It is truly depressing to see how others treat beautiful animals . Rescue dogs really know how to appreciate their new lives , it is so rewarding to watch them blossom . Sarah


----------



## Morkie4 (Oct 13, 2006)

Those conditions are just not acceptable...............it is horrible. And it makes me ill to think there are sooooooooo many dogs living in these sort or conditions. Glad at last one has found a good home with you.........YAY TINK!!!


----------



## The A Team (Dec 1, 2005)

> Rescue dogs really know how to appreciate their new lives , it is so rewarding to watch them blossom . Sarah[/B]



Tink is the silliest little guy I know. He loves his "Lovin'" - but he looks so silly and awkward when he approaches me and asks for some....  Just knowing that he has no humor - makes him that much more funny. He did recently try to play with me for a few seconds, he raised his paw and tapped my hand for me to give him attention. :wub:
His toys are his very best friends, there's usually a toy sitting right beside him and the more excited he gets, the faster the squeaking gets - he makes me laugh every day! I love that silly little knucklehead. 

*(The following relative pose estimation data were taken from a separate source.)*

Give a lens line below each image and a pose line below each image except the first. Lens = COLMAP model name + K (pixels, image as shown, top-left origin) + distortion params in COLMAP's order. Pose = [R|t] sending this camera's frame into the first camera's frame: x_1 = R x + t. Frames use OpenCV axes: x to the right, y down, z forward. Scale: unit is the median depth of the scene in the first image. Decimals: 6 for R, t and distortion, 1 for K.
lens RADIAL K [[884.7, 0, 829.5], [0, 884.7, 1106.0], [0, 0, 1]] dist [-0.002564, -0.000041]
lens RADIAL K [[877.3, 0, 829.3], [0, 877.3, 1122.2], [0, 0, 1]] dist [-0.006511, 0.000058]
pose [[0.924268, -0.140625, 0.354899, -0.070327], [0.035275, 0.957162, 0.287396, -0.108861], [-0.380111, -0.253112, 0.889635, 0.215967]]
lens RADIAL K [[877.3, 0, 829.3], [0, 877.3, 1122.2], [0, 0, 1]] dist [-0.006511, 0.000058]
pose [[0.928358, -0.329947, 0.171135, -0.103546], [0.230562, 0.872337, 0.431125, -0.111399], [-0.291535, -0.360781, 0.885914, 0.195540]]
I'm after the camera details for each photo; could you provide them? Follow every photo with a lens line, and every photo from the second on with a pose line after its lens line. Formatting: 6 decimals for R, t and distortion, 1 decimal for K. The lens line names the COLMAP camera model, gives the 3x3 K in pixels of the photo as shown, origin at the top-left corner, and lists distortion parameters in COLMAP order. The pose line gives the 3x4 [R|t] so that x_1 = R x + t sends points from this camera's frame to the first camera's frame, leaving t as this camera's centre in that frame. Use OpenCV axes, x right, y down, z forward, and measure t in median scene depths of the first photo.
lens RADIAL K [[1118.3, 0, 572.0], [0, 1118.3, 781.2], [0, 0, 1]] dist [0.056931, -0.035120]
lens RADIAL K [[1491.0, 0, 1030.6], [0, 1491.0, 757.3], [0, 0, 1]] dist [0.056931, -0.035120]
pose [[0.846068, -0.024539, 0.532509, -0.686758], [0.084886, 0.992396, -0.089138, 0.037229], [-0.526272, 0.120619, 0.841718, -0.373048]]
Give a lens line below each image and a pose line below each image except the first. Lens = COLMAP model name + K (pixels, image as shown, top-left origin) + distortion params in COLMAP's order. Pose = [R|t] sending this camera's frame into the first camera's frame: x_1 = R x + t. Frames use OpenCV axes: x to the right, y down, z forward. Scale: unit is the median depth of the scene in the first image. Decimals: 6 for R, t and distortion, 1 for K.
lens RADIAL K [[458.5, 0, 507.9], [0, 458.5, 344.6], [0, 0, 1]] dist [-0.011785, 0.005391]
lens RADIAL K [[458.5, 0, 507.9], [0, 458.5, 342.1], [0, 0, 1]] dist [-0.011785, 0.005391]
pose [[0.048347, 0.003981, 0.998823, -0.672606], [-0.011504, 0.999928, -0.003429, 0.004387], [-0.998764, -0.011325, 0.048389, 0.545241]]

One pressing issue though is that he's learned to love going on walks so much, that I need to calm him down. On the leash Mr. Tink turns into the madman terrier. Tug-of-war all the way down the street!!! :w00t: Or he jumps and grabs one of the other leashes and pulls Abbey or Arch back! He's even learned to dismiss the taste of Bitter Apple spray!! :smmadder: Guess it's better than being afraid to go out....


----------



## Princess D (May 16, 2007)

Maybe you could try one of the thin chain leashes (not the big heavy ones) so he doesn't want to bite it. Yuck that bitter apple spray always ends up in my mouth, I don't know how, but it does. :huh:


----------



## LitGal (May 15, 2007)

What horrid conditions Tink came from. It's disturbing to think anyone could treat dogs that way.
Thank goodness he now has a warm loving home.


----------